Adam Jones looks at Mother’s Day from both sides now.

This year, he dispatched his usual array of purple roses to his mom, Andrea Bradley, and left a special gift for his wife, Audie, who has given him two sons over the past three years. The love will have to arrive by phone, because he’ll spend the day playing the Royals in Kansas City before flying off to Detroit for the final stop on the Orioles road trip.

This is not his first Mother’s Day with a wife and kids, but every year seems to provide a greater reminder of how much those two moms have impacted his life and how mothers in general impact the world.

“You see what sacrifices mothers have to make in terms of personal careers and personal goals and aspirations for the family,” Jones said, sitting in the dugout before Wednesday night’s game at Nationals Park. “My mother, she had to make sacrifices for me and my brothers, and my wife has to make sacrifices for our two kids. They’re not the only ones. I know plenty of friends have to halt their careers and ambitions for the betterment of their families and their kids. It shows how strong these women are and sometimes how weak the men can be.”

Jones is 31 years old. He’s more than a decade into a stellar professional baseball career and has grown up as a player right before our eyes. He’s a big, strong man with well-tested principles, but he’ll be the first to admit that you’re never too old to ask your mother for advice or lean on her in a tough situation.

So, when he was peppered with racial epithets during a game at Fenway Park in Boston two weeks ago, Bradley was an immediate resource as he dealt with the understandable anger and bitterness spawned by such an incident and tried to turn it into a teachable moment.

It certainly wasn’t the first time that Jones — or any other African-American professional athlete — has heard that kind of stuff from the stands, but it struck a nerve and Jones decided it was one of those times when he had to swing back.

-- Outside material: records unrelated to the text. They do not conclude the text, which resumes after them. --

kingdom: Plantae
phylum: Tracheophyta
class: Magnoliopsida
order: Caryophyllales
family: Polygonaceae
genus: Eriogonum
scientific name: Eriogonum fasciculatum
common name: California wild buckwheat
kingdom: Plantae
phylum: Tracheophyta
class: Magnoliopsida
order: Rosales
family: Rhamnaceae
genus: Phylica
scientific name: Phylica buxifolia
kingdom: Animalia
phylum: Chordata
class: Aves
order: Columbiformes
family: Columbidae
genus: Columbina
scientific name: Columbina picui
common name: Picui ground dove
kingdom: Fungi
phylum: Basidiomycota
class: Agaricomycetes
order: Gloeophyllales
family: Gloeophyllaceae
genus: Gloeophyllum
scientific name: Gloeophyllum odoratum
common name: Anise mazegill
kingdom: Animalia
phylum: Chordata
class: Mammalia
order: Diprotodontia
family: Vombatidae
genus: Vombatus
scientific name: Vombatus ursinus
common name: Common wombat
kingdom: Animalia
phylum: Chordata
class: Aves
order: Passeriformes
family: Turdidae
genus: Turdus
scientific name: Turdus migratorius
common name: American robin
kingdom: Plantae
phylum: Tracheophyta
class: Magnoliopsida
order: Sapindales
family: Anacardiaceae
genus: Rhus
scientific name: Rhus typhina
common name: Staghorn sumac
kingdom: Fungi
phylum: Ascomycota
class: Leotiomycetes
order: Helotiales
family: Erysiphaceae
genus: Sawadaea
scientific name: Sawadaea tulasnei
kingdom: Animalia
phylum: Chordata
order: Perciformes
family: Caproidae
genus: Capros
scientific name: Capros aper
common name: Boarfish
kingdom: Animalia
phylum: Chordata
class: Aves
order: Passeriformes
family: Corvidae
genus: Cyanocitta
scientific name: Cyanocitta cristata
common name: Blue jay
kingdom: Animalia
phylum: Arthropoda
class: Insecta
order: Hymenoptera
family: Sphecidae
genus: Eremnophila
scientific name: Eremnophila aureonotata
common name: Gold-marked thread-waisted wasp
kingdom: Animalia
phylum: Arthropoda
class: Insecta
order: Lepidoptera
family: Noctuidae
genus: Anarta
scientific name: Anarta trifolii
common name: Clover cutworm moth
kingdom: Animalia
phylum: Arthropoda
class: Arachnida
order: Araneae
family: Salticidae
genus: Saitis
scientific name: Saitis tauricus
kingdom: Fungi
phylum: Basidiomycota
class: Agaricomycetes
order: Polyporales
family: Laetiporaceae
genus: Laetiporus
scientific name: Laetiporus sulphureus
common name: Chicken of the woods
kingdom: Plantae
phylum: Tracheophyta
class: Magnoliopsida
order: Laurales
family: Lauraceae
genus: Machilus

“The recent events that occurred, she was a very good person to talk to in that regard as someone who has been living [a lot longer than me],” he said. “She’s just able to offer me some sort of peace of mind. She knows me better than most. She knows how my mind works. She knows how to guide me through it. I think the majority of the time I guide myself through it but it’s always good to have someone else understand your thought process going through those sorts of things.”

Don’t misunderstand. She’s a mom and she was just as angry as Adam when she heard what happened — maybe more.

“Always ... 100 percent, she was angry,” Jones said. “Being around the game, she knows that kind of stuff doesn’t belong in this game. But in the same breath, she also knows that it’s understandable because she has her eyes wide open. She’s not dumb to the fact that these things do happen. It’s like we calmed each other down.”

Jones laughed when he was asked if — after all that — the only thing he was going to send his mom this year was a nice flower arrangement. Clearly, there’s a bigger picture.

“I generally just send her flowers,” he said. “The woman has just about anything she could possibly want. She’s a very spoiled woman. Don’t let her tell you anything different. She’s spoiled absolutely rotten. It’s awesome I’m able to do that.

“I give her something purple because that’s her favorite color. Just some nice purple roses. She appreciates that. I think Mother’s Day and her birthday tend to happen once or twice a month these days. It’s starting to catch up.”

Obviously, Audie Jones also gets the royal treatment. Adam said his perspective on motherhood has expanded and matured as he has watched her bring two sons into the world and raise them while he works in a profession that takes him away from home so much.

“You’ve got to honor your wives,” Jones said. “The Lord says you must relinquish all family and all that stuff for your wife. Obviously, my mother is one of the most important women in my life. My wife has not necessarily taken full reins of it, but obviously has a strong hold on me and a lot of control. My day-to-day life is my wife and my two kids.

“My wife will be getting a very, very good gift this year, but it seems like Mother’s Day and her birthday seem to be coming once or twice every month also. What’s up with this? Nobody told me this is how it works when you get older.”

If you’re waiting for a stream of nostalgic anecdotes about Bradley hovering over Jones while he played youth basketball and baseball, you’ll be disappointed. Jones points to his older brother as his major athletic influence and says his parents were too busy trying to keep up with the bills to attend many of his athletic events.

“The sacrifices that they make, you’ve got to respect it,” he said. “Sometimes you don’t always agree with it. Of course, I would have loved for my mom to be at all of my games as a kid like other people’s parents, but she was doing her thing and she made the sacrifices that enabled me to have food on the table so I could be big and strong to play those games — keeping the lights on and cable and all those things that some people take for granted.

“I tip my cap to my parents for keeping the lights on so me and my brothers could run up the bill. Having food available all the time so we could eat it all. Until you get older, you don’t appreciate the little things.”

Pressed for the most important thing his mom impressed upon him while he was growing up and growing into a major league superstar, Jones said it was pretty simple.

“She just always told me to be me, to be myself,” Jones said. “So far, it has worked.”